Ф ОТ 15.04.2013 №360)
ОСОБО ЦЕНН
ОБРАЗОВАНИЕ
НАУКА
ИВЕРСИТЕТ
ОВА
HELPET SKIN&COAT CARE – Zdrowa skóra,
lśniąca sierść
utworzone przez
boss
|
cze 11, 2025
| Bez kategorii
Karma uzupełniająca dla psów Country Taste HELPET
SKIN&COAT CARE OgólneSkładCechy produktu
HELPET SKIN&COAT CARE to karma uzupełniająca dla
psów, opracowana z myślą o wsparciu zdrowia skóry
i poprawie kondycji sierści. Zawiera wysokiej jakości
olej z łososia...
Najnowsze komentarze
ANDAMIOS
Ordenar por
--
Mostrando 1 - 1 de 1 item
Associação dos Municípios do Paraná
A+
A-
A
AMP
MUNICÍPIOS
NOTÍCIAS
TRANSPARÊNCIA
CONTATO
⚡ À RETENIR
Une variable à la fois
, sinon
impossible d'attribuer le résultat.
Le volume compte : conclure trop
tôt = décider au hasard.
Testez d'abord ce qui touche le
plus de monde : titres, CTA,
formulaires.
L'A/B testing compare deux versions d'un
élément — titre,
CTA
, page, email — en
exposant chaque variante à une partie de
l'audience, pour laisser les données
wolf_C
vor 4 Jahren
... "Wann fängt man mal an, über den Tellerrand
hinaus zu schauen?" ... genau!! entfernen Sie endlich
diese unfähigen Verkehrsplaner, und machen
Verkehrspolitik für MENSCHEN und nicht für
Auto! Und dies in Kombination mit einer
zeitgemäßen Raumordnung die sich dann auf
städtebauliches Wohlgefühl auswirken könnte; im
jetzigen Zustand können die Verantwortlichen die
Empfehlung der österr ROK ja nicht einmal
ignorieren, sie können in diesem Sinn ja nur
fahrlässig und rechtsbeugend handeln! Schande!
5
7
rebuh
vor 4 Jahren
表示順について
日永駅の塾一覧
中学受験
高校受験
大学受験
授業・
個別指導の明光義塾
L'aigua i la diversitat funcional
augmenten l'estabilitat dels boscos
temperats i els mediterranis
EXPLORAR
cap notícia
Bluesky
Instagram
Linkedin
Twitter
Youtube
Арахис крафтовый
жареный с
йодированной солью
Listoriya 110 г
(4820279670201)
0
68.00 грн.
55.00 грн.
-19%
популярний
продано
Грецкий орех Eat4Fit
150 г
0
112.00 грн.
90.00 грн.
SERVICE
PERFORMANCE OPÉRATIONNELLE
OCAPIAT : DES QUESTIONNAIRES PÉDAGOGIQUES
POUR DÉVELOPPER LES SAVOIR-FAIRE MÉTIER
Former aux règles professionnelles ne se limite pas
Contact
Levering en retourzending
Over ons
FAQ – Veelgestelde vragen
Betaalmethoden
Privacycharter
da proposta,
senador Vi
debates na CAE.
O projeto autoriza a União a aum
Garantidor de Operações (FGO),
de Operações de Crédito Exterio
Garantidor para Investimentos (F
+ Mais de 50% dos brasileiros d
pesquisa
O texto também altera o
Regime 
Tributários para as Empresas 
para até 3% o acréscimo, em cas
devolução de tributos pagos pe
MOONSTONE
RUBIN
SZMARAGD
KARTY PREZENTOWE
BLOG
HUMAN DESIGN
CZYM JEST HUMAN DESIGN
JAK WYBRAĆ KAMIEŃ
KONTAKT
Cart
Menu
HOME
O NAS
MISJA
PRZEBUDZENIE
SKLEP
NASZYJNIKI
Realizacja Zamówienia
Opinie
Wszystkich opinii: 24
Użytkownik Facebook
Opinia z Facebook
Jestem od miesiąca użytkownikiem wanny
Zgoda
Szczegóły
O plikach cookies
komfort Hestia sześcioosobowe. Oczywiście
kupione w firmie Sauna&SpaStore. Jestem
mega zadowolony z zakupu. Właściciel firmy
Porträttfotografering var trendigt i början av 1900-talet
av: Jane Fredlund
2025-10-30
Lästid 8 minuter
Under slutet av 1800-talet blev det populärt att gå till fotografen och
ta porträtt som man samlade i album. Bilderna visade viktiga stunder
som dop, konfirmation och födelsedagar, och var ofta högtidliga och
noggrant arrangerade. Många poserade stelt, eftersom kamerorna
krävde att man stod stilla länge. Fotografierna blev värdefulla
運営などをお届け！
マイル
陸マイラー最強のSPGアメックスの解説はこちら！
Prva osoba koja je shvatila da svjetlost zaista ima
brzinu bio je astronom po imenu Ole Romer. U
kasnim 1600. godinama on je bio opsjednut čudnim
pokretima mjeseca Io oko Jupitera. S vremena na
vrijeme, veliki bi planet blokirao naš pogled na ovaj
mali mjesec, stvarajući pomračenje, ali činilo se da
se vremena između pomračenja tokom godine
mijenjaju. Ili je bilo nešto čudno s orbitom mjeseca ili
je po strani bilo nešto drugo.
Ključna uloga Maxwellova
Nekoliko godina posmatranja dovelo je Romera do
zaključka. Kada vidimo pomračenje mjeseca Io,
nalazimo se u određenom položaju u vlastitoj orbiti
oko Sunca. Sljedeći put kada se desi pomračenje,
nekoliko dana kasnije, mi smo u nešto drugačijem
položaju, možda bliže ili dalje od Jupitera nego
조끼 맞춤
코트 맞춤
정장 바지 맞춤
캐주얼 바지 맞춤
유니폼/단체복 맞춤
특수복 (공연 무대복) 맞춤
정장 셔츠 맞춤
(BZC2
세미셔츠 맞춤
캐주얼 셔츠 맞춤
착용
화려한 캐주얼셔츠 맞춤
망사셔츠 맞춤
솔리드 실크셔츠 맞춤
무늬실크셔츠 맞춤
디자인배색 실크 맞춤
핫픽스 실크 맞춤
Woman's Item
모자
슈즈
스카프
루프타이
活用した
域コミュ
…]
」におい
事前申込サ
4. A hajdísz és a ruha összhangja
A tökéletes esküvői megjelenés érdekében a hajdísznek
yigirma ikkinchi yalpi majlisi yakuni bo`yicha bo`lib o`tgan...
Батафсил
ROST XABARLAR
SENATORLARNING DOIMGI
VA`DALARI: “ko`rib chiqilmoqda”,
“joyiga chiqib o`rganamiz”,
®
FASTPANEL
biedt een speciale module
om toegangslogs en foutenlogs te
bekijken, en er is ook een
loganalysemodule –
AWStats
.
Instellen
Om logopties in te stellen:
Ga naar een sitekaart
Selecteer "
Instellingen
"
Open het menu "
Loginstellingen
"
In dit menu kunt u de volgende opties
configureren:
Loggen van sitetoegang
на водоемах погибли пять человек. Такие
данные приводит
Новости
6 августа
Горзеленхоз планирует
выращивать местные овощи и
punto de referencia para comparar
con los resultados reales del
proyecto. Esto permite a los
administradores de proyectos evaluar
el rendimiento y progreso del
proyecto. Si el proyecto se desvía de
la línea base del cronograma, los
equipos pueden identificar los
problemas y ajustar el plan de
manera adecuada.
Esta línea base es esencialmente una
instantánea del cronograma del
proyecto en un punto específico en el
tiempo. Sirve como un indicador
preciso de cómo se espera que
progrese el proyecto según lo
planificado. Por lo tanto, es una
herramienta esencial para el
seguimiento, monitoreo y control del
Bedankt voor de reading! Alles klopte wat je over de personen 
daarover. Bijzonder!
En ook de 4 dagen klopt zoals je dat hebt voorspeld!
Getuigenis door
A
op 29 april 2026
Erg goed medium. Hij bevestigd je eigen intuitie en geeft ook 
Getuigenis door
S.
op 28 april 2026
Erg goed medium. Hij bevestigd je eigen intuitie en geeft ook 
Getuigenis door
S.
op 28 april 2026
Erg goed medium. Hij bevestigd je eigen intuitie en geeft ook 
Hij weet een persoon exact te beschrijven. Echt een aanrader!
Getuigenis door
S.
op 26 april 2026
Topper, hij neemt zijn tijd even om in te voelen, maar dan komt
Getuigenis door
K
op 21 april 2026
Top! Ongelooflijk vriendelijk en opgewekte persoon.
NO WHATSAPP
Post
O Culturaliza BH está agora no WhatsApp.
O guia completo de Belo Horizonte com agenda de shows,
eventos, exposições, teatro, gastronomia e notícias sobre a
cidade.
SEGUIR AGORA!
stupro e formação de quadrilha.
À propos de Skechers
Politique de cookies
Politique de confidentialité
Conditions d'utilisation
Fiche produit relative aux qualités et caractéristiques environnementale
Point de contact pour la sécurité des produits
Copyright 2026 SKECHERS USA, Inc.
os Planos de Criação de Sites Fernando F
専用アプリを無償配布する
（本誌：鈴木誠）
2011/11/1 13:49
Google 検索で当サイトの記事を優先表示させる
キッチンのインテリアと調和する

┄┄┄┄┄┄┄┄┄┄┄┄┄┄┄┄┄┄┄┄

*What you have to do*
Among the entries above, the lines between the ones containing "se vremena između pomračenja tokom godine" and "Ga naar een sitekaart", inclusive, are to be transcribed exactly. No other line is to be given.

*The completed task*
se vremena između pomračenja tokom godine
mijenjaju. Ili je bilo nešto čudno s orbitom mjeseca ili
je po strani bilo nešto drugo.
Ključna uloga Maxwellova
Nekoliko godina posmatranja dovelo je Romera do
zaključka. Kada vidimo pomračenje mjeseca Io,
nalazimo se u određenom položaju u vlastitoj orbiti
oko Sunca. Sljedeći put kada se desi pomračenje,
nekoliko dana kasnije, mi smo u nešto drugačijem
položaju, možda bliže ili dalje od Jupitera nego
조끼 맞춤
코트 맞춤
정장 바지 맞춤
캐주얼 바지 맞춤
유니폼/단체복 맞춤
특수복 (공연 무대복) 맞춤
정장 셔츠 맞춤
(BZC2
세미셔츠 맞춤
캐주얼 셔츠 맞춤
착용
화려한 캐주얼셔츠 맞춤
망사셔츠 맞춤
솔리드 실크셔츠 맞춤
무늬실크셔츠 맞춤
디자인배색 실크 맞춤
핫픽스 실크 맞춤
Woman's Item
모자
슈즈
스카프
루프타이
活用した
域コミュ
…]
」におい
事前申込サ
4. A hajdísz és a ruha összhangja
A tökéletes esküvői megjelenés érdekében a hajdísznek
yigirma ikkinchi yalpi majlisi yakuni bo`yicha bo`lib o`tgan...
Батафсил
ROST XABARLAR
SENATORLARNING DOIMGI
VA`DALARI: “ko`rib chiqilmoqda”,
“joyiga chiqib o`rganamiz”,
®
FASTPANEL
biedt een speciale module
om toegangslogs en foutenlogs te
bekijken, en er is ook een
loganalysemodule –
AWStats
.
Instellen
Om logopties in te stellen:
Ga naar een sitekaart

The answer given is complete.